Aber warum löschen wir einen Teil aus einem Leben? Kasio ist auf der Suche nach sich selbst und definiert sich selbst als Außenseiterin. Ihre Mutter wünschte sich irgendetwas anderes als eine Trans-Frau als Kind – eine Trans-Frau, die zudem noch Naturwissenschaften studieren möchte. Irgendetwas „Normales“, etwas, bei dem man nicht die Blicke der Nachbarn spürt, wäre doch schöner. Die Unsicherheiten, völlig am falschen Platz zu sein, in einem falschen Leben und dabei die immer wieder gescheiterte Suche nach Akzeptanz durch die eigene Familie kennen sicher viele Jugendliche und Erwachsene. Kasio findet einen Ausweg in der Flucht aus dem Elternhaus. Ein besetztes Haus, eine Punkband, tolerante andere Außenseiter und Individualisten sind ihre Rettung. Jeder der neuen Freunde ist aber auch mit seinen eigenen Problemen beschäftigt. Das alles verknüpft sich zu einem neuen, nicht immer einfachen Leben. Kasio erkennt, dass es auf Dauer nicht immer so sein kann, wie andere es von einem erwarten, und sucht weiter ihren eigenen Weg. Hilfe findet Kasio dabei in ihrer Vorliebe für die Sterne und die Raumfahrt. Als Cassiopeia reist sie mit ihrem Raumschiff einem schwarzen Loch entgegen und versucht verzweifelt, Kontakt aufzunehmen, um eine endgültige Katastrophe zu verhindern – bis zum überraschenden Ende des inzwischen ausradierten Tagebuchs.
Ein neues Kapitel
Unser Radiergummi wird im Laufe der Geschichte immer kleiner.

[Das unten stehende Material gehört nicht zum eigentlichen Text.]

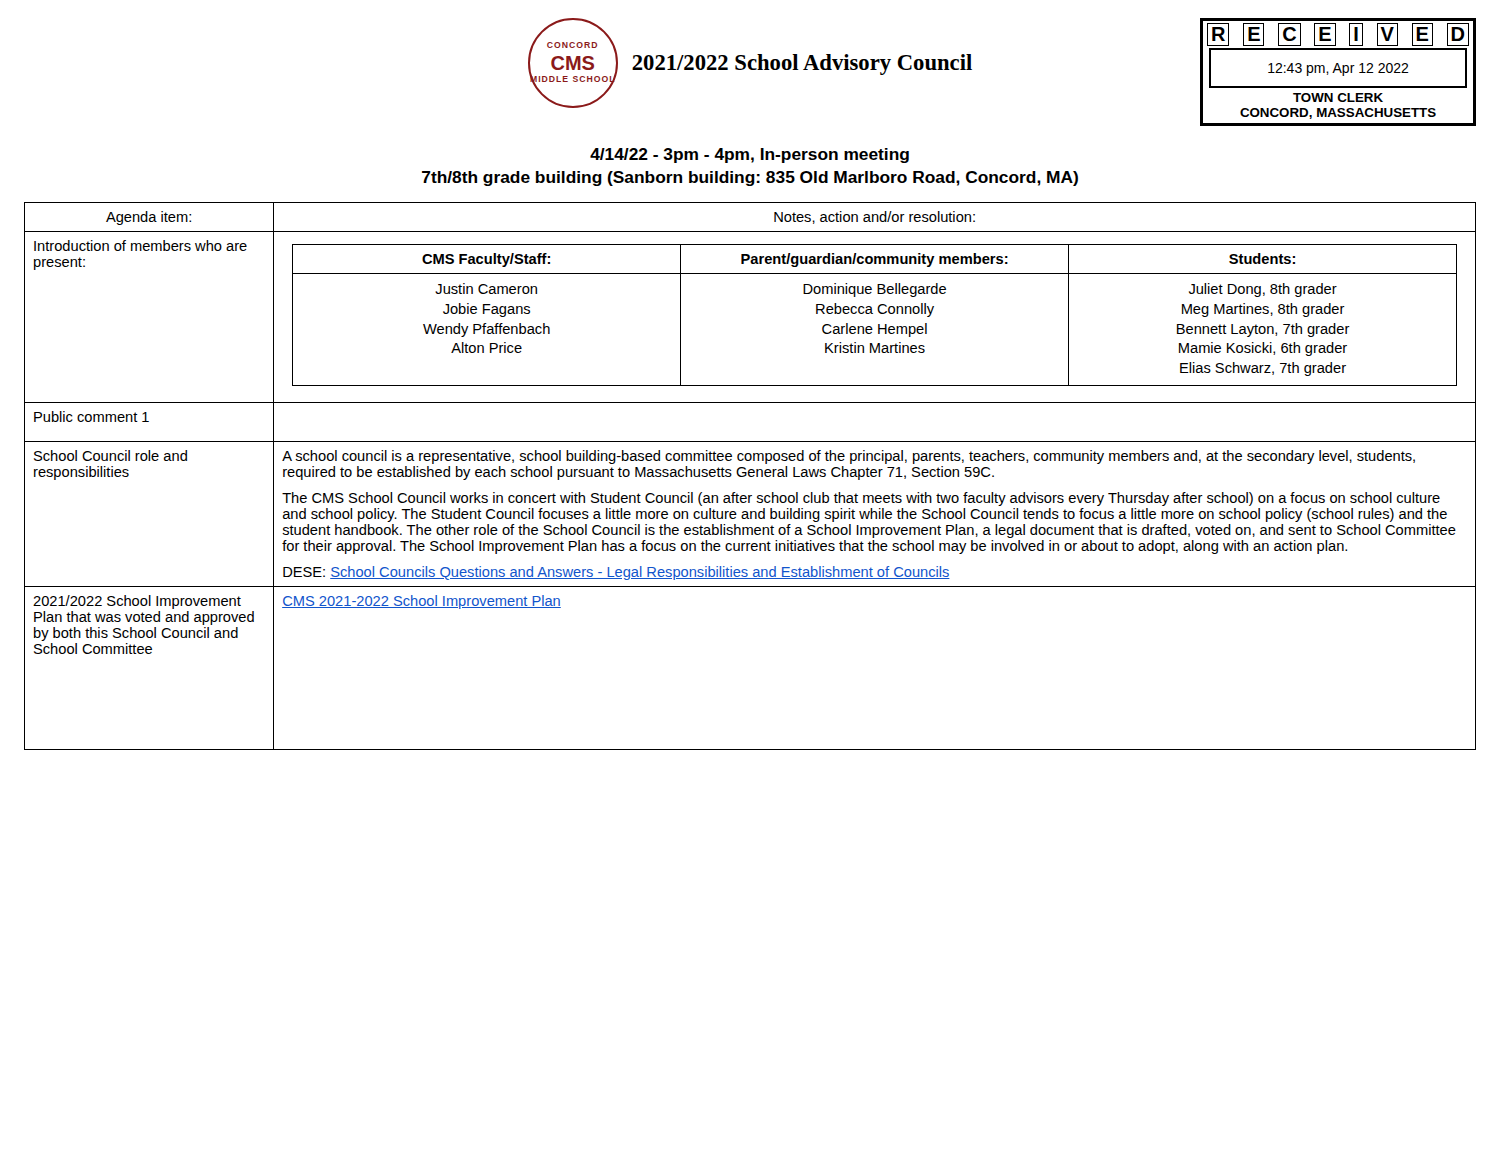CONCORD
CMS
MIDDLE SCHOOL
2021/2022 School Advisory Council
RECEIVED
12:43 pm, Apr 12 2022
TOWN CLERK
CONCORD, MASSACHUSETTS
4/14/22 - 3pm - 4pm, In-person meeting
7th/8th grade building (Sanborn building: 835 Old Marlboro Road, Concord, MA)
| Agenda item: | Notes, action and/or resolution: |
| --- | --- |
| Introduction of members who are present: | / CMS Faculty/Staff: / Parent/guardian/community members: / Students: / / --- / --- / --- / / Justin Cameron Jobie Fagans Wendy Pfaffenbach Alton Price / Dominique Bellegarde Rebecca Connolly Carlene Hempel Kristin Martines / Juliet Dong, 8th grader Meg Martines, 8th grader Bennett Layton, 7th grader Mamie Kosicki, 6th grader Elias Schwarz, 7th grader / |
| Public comment 1 | |
| School Council role and responsibilities | A school council is a representative, school building-based committee composed of the principal, parents, teachers, community members and, at the secondary level, students, required to be established by each school pursuant to Massachusetts General Laws Chapter 71, Section 59C. The CMS School Council works in concert with Student Council (an after school club that meets with two faculty advisors every Thursday after school) on a focus on school culture and school policy. The Student Council focuses a little more on culture and building spirit while the School Council tends to focus a little more on school policy (school rules) and the student handbook. The other role of the School Council is the establishment of a School Improvement Plan, a legal document that is drafted, voted on, and sent to School Committee for their approval. The School Improvement Plan has a focus on the current initiatives that the school may be involved in or about to adopt, along with an action plan. DESE: School Councils Questions and Answers - Legal Responsibilities and Establishment of Councils |
| 2021/2022 School Improvement Plan that was voted and approved by both this School Council and School Committee | CMS 2021-2022 School Improvement Plan |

Kritzeleien bleiben übrig. Das sieht alles nicht mehr schön aus. Aber es gibt eine Fortsetzung. Für uns bleiben viele Erinnerungen übrig: Erinnerungen an psychedelische Bilder aus dem All, an nicht perfekt, eher gekritzelte Bilder von Menschen aus Kasios Leben und an eine stellenweise gelungene musikalische Untermalung. Übrig bleibt auch der Wunsch, mehr über Kasios Leben zu erfahren.
Fazit
Um sich einer komplexen Geschichte interaktiv zu nähern, braucht es keine spielerischen Elemente. Hier baut die einfache Interaktion mit dem Text und den Bildern eine starke Beziehung zur Erzählung auf. Mit If Found… hat uns das Independent Studio DreamFeel auf eine Reise oder eher in ein bewegendes Drama rund um die Trans-Frau Kasio in Irland mitgenommen. Man spürt, dass sich die Entwickler*innen nicht mit platter Unterhaltung zufriedengeben wollten. Es geht darum, dass man sich manchmal nicht aussuchen kann, wer man ist und dazu auch stehen sollte, auch, wenn es schwierig wird. Da gibt es eben manchmal keine Option und das ist gut so. Bei dem schwierigen Thema und der emotionalen Tiefe der Geschichte ist das Spiel für Jugendliche ab 14 Jahren interessant.